MATERIAL TO PROCESS:
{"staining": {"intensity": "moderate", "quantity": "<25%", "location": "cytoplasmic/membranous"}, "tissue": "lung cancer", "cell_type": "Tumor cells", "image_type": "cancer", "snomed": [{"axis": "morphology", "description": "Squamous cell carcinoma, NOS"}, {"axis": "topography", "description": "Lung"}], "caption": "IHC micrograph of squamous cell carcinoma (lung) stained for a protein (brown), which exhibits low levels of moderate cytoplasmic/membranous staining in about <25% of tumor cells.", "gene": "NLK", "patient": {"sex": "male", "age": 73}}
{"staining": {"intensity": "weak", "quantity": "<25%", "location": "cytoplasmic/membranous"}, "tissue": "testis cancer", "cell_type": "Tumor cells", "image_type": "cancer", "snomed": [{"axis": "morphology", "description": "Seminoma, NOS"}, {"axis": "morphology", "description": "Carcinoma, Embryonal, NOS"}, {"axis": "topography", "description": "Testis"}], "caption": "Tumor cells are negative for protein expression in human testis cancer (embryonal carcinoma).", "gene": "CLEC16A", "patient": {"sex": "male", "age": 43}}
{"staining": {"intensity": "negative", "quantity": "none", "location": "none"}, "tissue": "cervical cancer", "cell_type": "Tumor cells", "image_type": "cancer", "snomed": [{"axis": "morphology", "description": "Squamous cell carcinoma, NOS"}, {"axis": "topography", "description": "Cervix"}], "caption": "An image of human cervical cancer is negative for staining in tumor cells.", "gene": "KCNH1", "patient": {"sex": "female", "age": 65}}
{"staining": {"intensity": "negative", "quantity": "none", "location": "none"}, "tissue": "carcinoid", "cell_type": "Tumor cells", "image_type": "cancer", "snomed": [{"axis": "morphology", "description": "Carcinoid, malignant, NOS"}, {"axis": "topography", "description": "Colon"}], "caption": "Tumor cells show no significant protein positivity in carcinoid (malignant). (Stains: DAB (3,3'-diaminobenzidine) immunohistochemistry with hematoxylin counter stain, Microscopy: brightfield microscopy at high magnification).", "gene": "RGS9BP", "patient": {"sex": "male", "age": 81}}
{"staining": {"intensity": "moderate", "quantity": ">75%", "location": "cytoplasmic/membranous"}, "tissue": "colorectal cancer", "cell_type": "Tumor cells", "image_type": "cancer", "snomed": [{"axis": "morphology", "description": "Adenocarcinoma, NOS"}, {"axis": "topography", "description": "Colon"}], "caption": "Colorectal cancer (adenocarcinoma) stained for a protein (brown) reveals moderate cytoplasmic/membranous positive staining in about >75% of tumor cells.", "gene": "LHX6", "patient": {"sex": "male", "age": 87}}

PROMPT: Extract the lines of the preceding material that run from the line with "cells are negative" through the line with "cells show no", inclusive, reproducing them exactly and adding nothing.

SOLUTION TO THIS PROBLEM:
{"staining": {"intensity": "weak", "quantity": "<25%", "location": "cytoplasmic/membranous"}, "tissue": "testis cancer", "cell_type": "Tumor cells", "image_type": "cancer", "snomed": [{"axis": "morphology", "description": "Seminoma, NOS"}, {"axis": "morphology", "description": "Carcinoma, Embryonal, NOS"}, {"axis": "topography", "description": "Testis"}], "caption": "Tumor cells are negative for protein expression in human testis cancer (embryonal carcinoma).", "gene": "CLEC16A", "patient": {"sex": "male", "age": 43}}
{"staining": {"intensity": "negative", "quantity": "none", "location": "none"}, "tissue": "cervical cancer", "cell_type": "Tumor cells", "image_type": "cancer", "snomed": [{"axis": "morphology", "description": "Squamous cell carcinoma, NOS"}, {"axis": "topography", "description": "Cervix"}], "caption": "An image of human cervical cancer is negative for staining in tumor cells.", "gene": "KCNH1", "patient": {"sex": "female", "age": 65}}
{"staining": {"intensity": "negative", "quantity": "none", "location": "none"}, "tissue": "carcinoid", "cell_type": "Tumor cells", "image_type": "cancer", "snomed": [{"axis": "morphology", "description": "Carcinoid, malignant, NOS"}, {"axis": "topography", "description": "Colon"}], "caption": "Tumor cells show no significant protein positivity in carcinoid (malignant). (Stains: DAB (3,3'-diaminobenzidine) immunohistochemistry with hematoxylin counter stain, Microscopy: brightfield microscopy at high magnification).", "gene": "RGS9BP", "patient": {"sex": "male", "age": 81}}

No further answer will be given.